Dickie added, "We are pretty excited. We're hoping to learn new things, learn abut other cultures and meet people from other countries."
As proven leaders in their unit, one of the most effective tools they have learned is the "winning colors" system that describes leadership styles; each style is associated with a color, Pitt said.
Dickie, a cadet lieutenant colonel, Beland, a major, and Benito, a captain, have been classified as "builders," and Pitt, a captain, is a "planner," according to Beland. The other types are relaters or adventurers.
Beland said the system helps them to appreciate differences in personality and ways of thinking among members of a group. By gaining insight into another's preferences, a person can adapt his or her personal communication skills and behavior in a way that is more likely to be understood and win a positive response, he said.
For example, a builder (associated with the color brown) is a type of person who enjoys leading and being upfront with people by expressing himself openly and directly.

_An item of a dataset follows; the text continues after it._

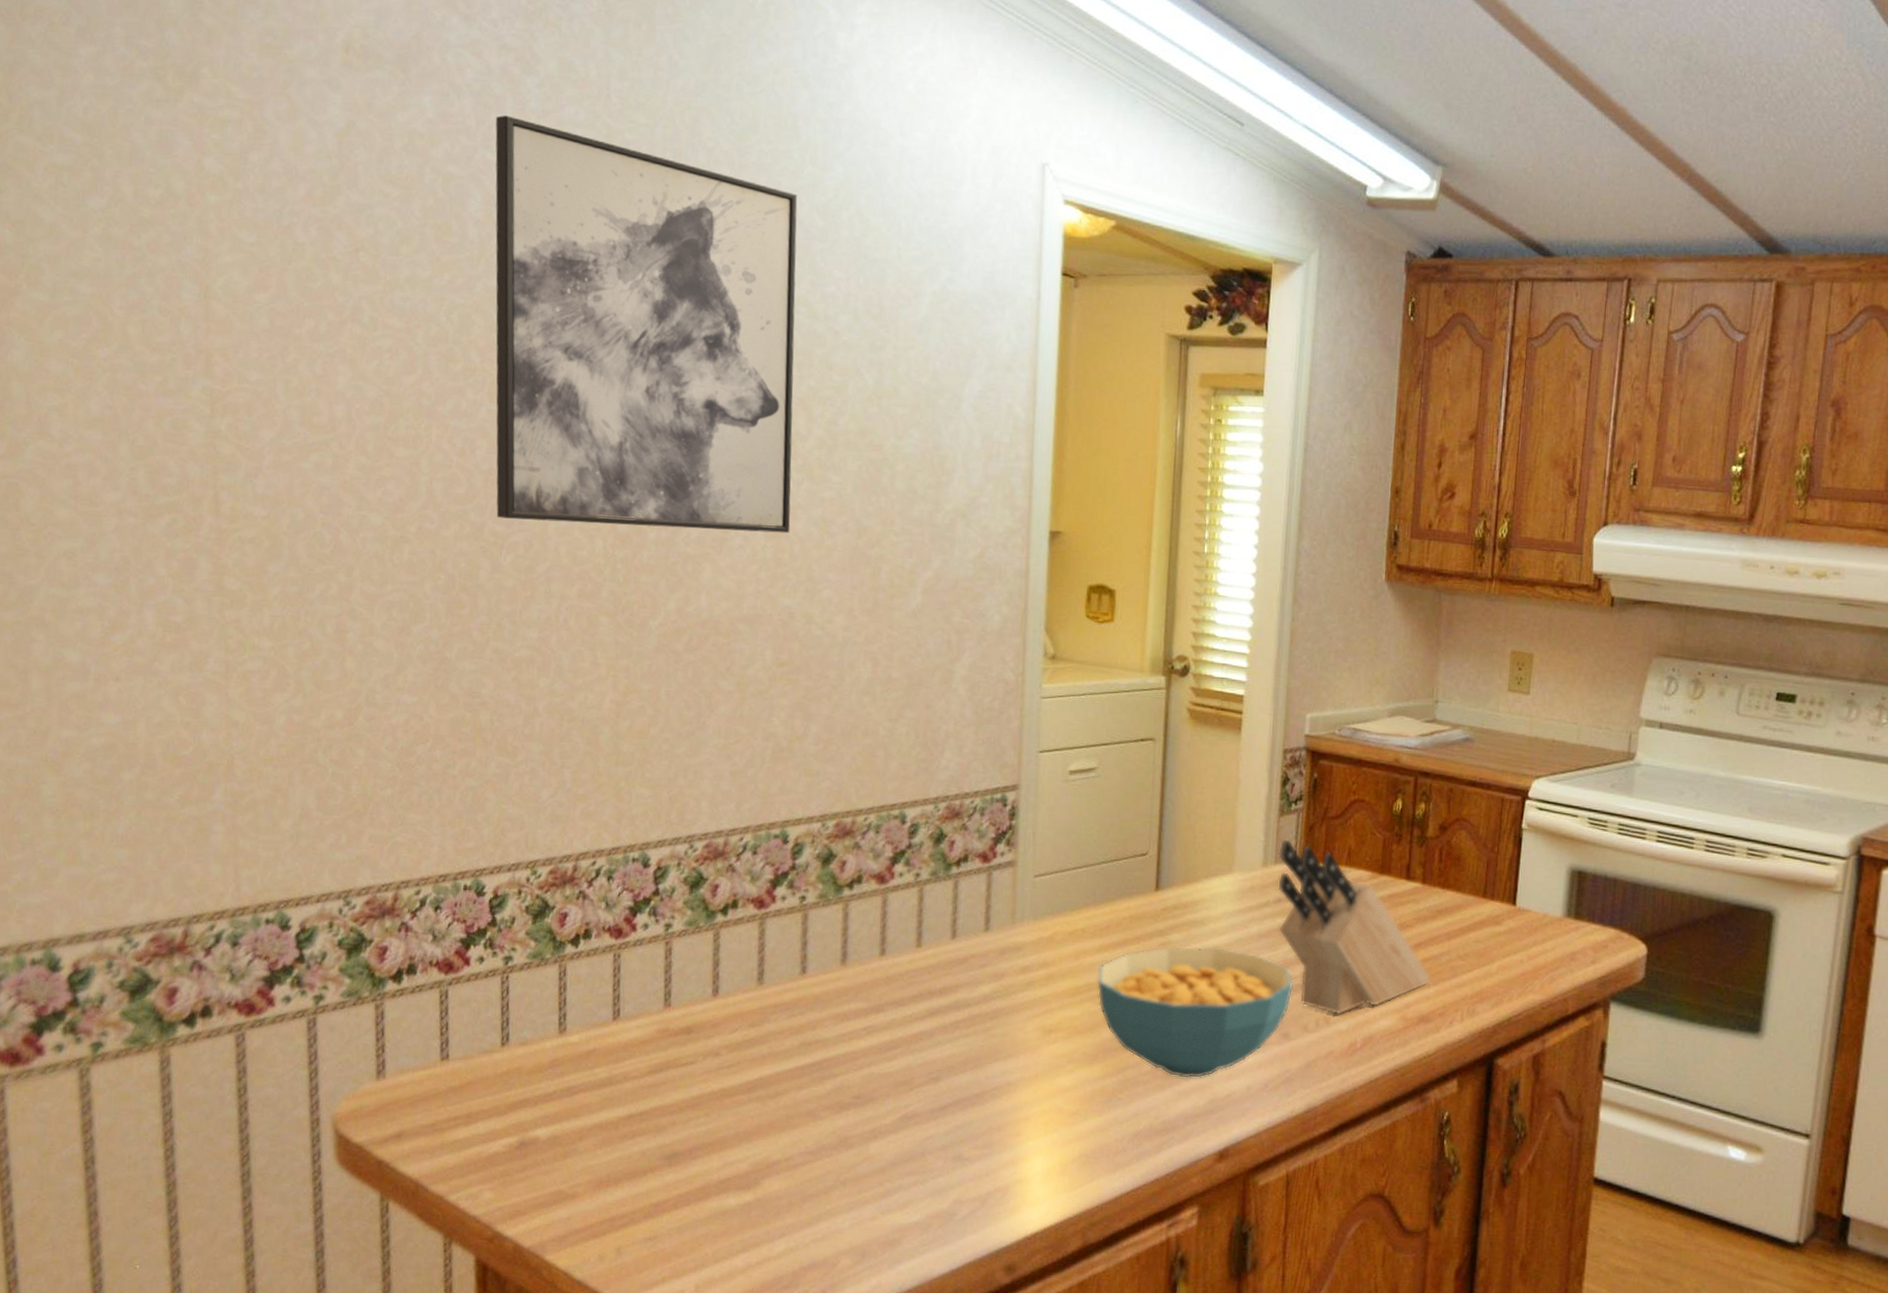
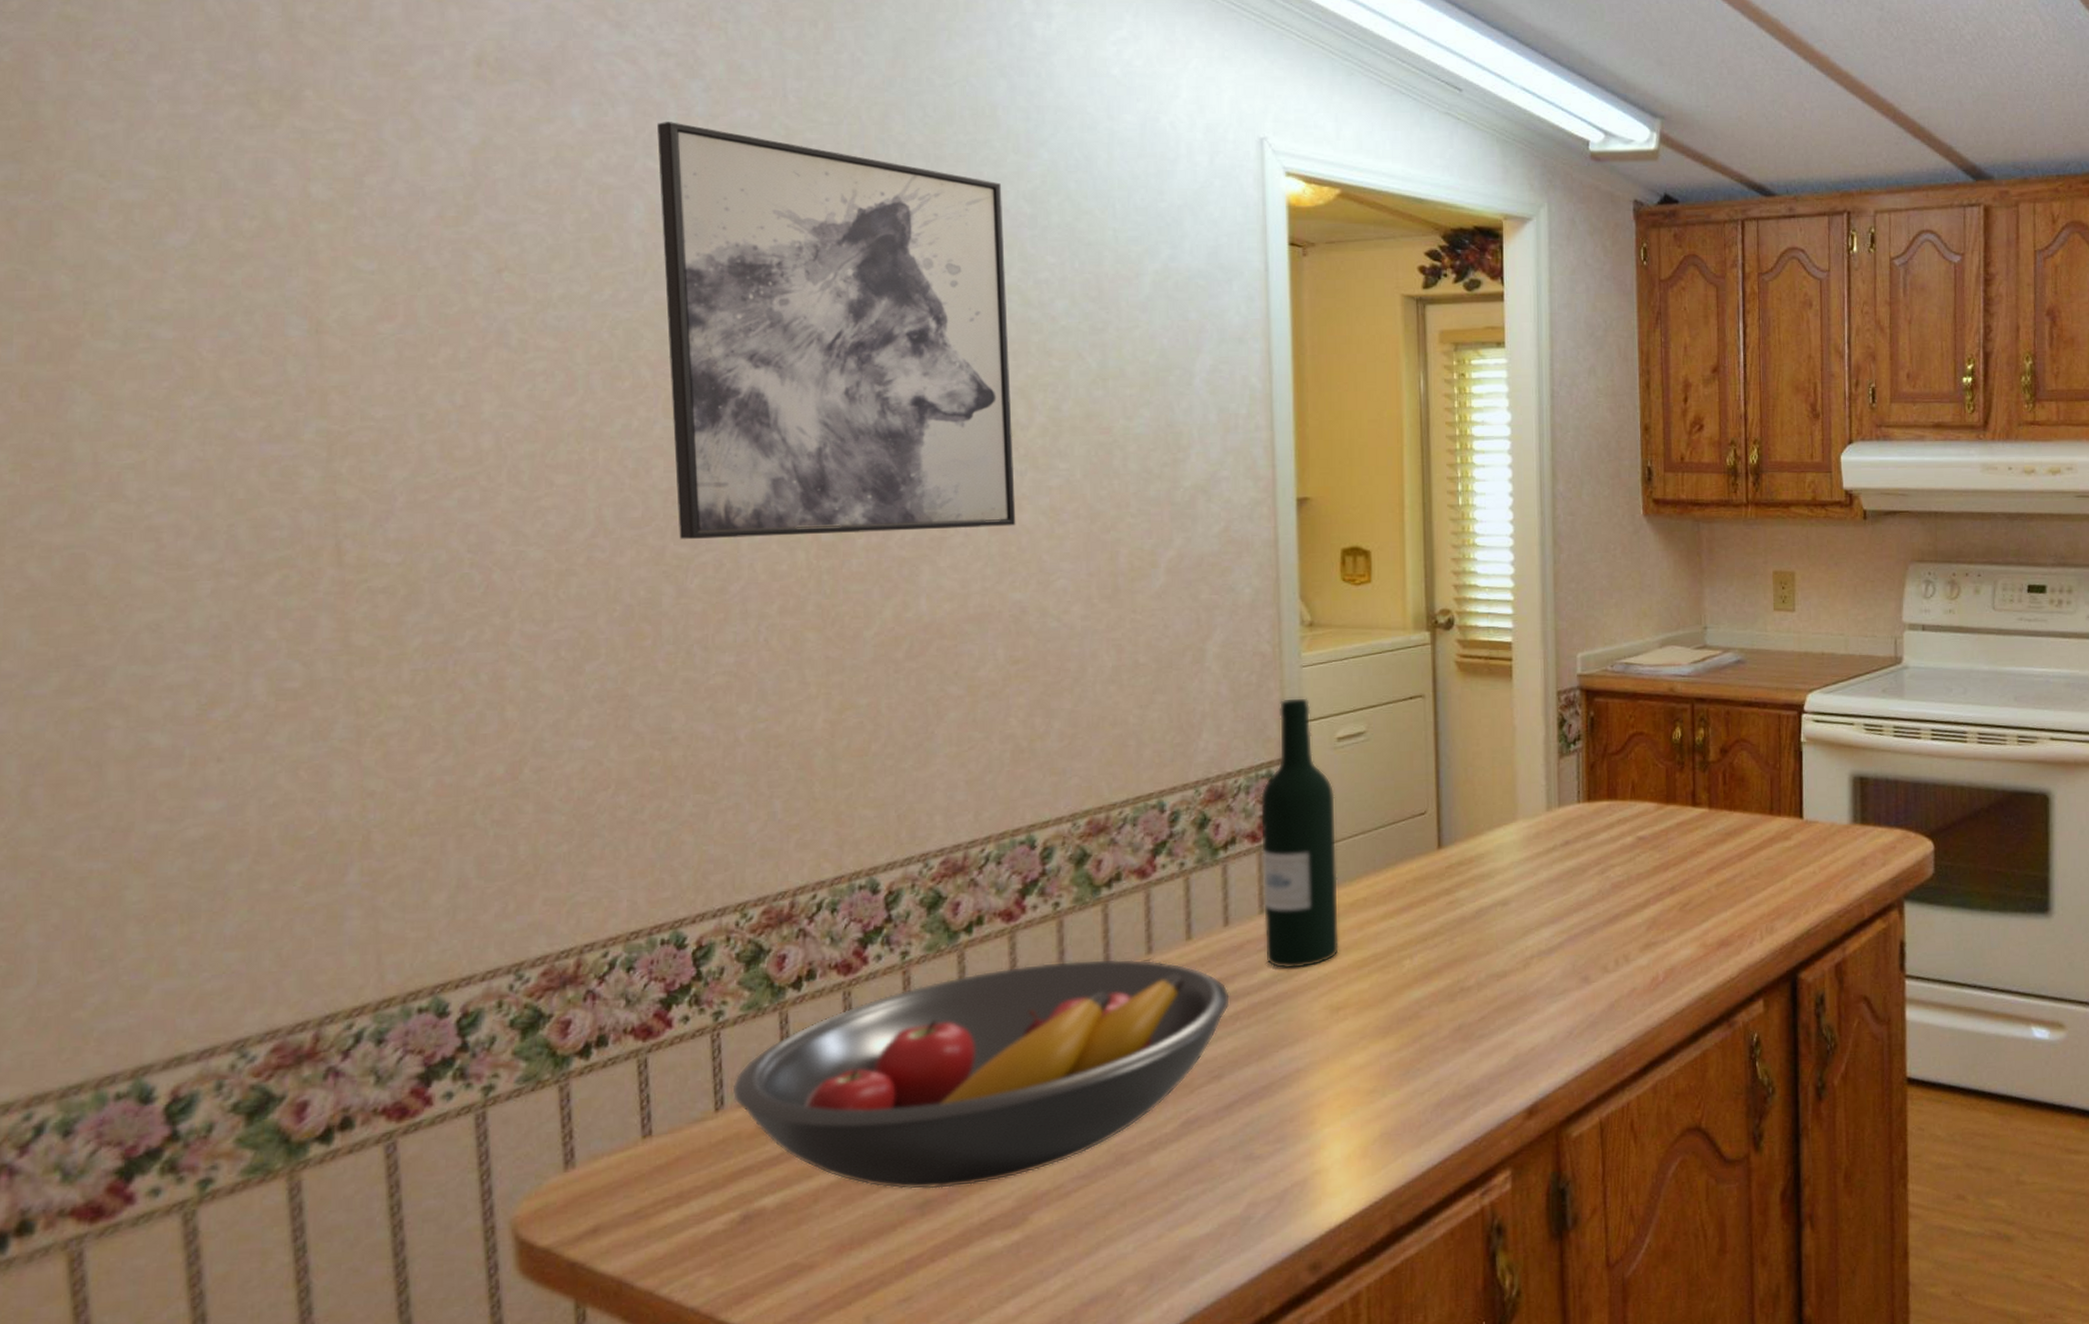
fruit bowl: none [516,951,953,1146] -> present [732,958,1231,1190]
wine bottle: none [986,726,1063,988] -> present [1260,697,1340,969]
cereal bowl: present [1096,946,1294,1079] -> none [1383,898,1590,1038]
knife block: present [1278,839,1430,1015] -> none [1562,780,1726,951]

"We know what we ought to do and are up front in telling others what they should do," Beland said. "We like to have rules, law, order and direction so we know where we are going and may keep others under our power. We are on time, dependable and loyal. We want those we lead to be that same way. We desire power and control, and once we have it we improve the individuals who we are in charge of."
Pitts, as a planner (green), "is quiet and only speaks when she is sure of herself," he said. "She likes to be correct and do things right. She looks at all of the details and tries to make everything be perfect. She likes to listen to others, rather than always being the one talking.
"She is calm, cool and collected on the outside but not always on the inside. She tends to hide her strong feelings."
Beland said males are usually builders and adventurers (red), and females relaters (blue) and planners.
But Pitts said she does not feel overshadowed by the other three even though their style of leadership is more aggressive.
"I speak up with people I know, and I've known them for about three years," she said.
"There are more female leaders this year at Leilehua and throughout the nation," according to ROTC surveys, she added.